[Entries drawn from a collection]
• • • •
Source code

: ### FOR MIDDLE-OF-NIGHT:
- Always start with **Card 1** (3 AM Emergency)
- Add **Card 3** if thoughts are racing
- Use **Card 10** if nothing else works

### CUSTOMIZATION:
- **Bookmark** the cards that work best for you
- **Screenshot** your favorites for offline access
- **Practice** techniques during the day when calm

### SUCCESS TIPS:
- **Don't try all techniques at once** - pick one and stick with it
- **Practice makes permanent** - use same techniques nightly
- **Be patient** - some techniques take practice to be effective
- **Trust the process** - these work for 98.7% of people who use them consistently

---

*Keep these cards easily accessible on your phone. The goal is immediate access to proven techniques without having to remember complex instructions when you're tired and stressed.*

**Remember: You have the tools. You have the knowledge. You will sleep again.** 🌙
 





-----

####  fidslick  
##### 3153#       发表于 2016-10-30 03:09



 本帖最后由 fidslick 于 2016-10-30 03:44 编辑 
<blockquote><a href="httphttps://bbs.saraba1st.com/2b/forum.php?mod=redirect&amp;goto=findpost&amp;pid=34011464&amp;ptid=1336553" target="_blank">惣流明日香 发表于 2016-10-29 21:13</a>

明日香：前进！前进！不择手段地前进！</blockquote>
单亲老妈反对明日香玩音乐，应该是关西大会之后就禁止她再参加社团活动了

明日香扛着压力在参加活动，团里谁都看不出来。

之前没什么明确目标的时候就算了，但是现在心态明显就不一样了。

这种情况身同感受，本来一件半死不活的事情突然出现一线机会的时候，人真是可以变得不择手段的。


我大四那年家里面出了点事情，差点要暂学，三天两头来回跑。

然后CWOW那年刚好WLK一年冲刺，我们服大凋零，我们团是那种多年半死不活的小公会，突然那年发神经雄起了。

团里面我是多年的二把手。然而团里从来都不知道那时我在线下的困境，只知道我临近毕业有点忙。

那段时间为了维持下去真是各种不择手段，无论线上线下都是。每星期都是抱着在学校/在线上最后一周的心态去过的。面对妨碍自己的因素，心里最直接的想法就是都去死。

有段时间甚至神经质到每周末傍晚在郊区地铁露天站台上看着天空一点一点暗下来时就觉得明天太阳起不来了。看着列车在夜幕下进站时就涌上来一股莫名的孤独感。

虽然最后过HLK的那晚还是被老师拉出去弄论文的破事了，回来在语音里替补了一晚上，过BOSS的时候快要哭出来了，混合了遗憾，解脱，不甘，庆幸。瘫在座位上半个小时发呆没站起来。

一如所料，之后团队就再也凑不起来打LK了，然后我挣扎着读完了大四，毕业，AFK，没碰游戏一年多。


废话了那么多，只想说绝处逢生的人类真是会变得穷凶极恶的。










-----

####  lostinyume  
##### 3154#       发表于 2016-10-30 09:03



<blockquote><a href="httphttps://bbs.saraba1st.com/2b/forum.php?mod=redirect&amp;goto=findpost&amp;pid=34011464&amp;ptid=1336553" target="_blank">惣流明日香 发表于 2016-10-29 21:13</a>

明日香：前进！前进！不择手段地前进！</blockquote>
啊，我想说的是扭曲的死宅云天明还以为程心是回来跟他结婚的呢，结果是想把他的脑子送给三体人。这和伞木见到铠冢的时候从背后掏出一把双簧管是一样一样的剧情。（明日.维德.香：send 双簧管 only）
• • • •
* [Work to be completed]:
Reproduce the lines above verbatim, character for character.

* [Response for this exercise]:
Source code

: ### FOR MIDDLE-OF-NIGHT:
- Always start with **Card 1** (3 AM Emergency)
- Add **Card 3** if thoughts are racing
- Use **Card 10** if nothing else works

### CUSTOMIZATION:
- **Bookmark** the cards that work best for you
- **Screenshot** your favorites for offline access
- **Practice** techniques during the day when calm

### SUCCESS TIPS:
- **Don't try all techniques at once** - pick one and stick with it
- **Practice makes permanent** - use same techniques nightly
- **Be patient** - some techniques take practice to be effective
- **Trust the process** - these work for 98.7% of people who use them consistently

---

*Keep these cards easily accessible on your phone. The goal is immediate access to proven techniques without having to remember complex instructions when you're tired and stressed.*

**Remember: You have the tools. You have the knowledge. You will sleep again.** 🌙
 





-----

####  fidslick  
##### 3153#       发表于 2016-10-30 03:09



 本帖最后由 fidslick 于 2016-10-30 03:44 编辑 
<blockquote><a href="httphttps://bbs.saraba1st.com/2b/forum.php?mod=redirect&amp;goto=findpost&amp;pid=34011464&amp;ptid=1336553" target="_blank">惣流明日香 发表于 2016-10-29 21:13</a>

明日香：前进！前进！不择手段地前进！</blockquote>
单亲老妈反对明日香玩音乐，应该是关西大会之后就禁止她再参加社团活动了

明日香扛着压力在参加活动，团里谁都看不出来。

之前没什么明确目标的时候就算了，但是现在心态明显就不一样了。

这种情况身同感受，本来一件半死不活的事情突然出现一线机会的时候，人真是可以变得不择手段的。


我大四那年家里面出了点事情，差点要暂学，三天两头来回跑。

然后CWOW那年刚好WLK一年冲刺，我们服大凋零，我们团是那种多年半死不活的小公会，突然那年发神经雄起了。

团里面我是多年的二把手。然而团里从来都不知道那时我在线下的困境，只知道我临近毕业有点忙。

那段时间为了维持下去真是各种不择手段，无论线上线下都是。每星期都是抱着在学校/在线上最后一周的心态去过的。面对妨碍自己的因素，心里最直接的想法就是都去死。

有段时间甚至神经质到每周末傍晚在郊区地铁露天站台上看着天空一点一点暗下来时就觉得明天太阳起不来了。看着列车在夜幕下进站时就涌上来一股莫名的孤独感。

虽然最后过HLK的那晚还是被老师拉出去弄论文的破事了，回来在语音里替补了一晚上，过BOSS的时候快要哭出来了，混合了遗憾，解脱，不甘，庆幸。瘫在座位上半个小时发呆没站起来。

一如所料，之后团队就再也凑不起来打LK了，然后我挣扎着读完了大四，毕业，AFK，没碰游戏一年多。


废话了那么多，只想说绝处逢生的人类真是会变得穷凶极恶的。










-----

####  lostinyume  
##### 3154#       发表于 2016-10-30 09:03



<blockquote><a href="httphttps://bbs.saraba1st.com/2b/forum.php?mod=redirect&amp;goto=findpost&amp;pid=34011464&amp;ptid=1336553" target="_blank">惣流明日香 发表于 2016-10-29 21:13</a>

明日香：前进！前进！不择手段地前进！</blockquote>
啊，我想说的是扭曲的死宅云天明还以为程心是回来跟他结婚的呢，结果是想把他的脑子送给三体人。这和伞木见到铠冢的时候从背后掏出一把双簧管是一样一样的剧情。（明日.维德.香：send 双簧管 only）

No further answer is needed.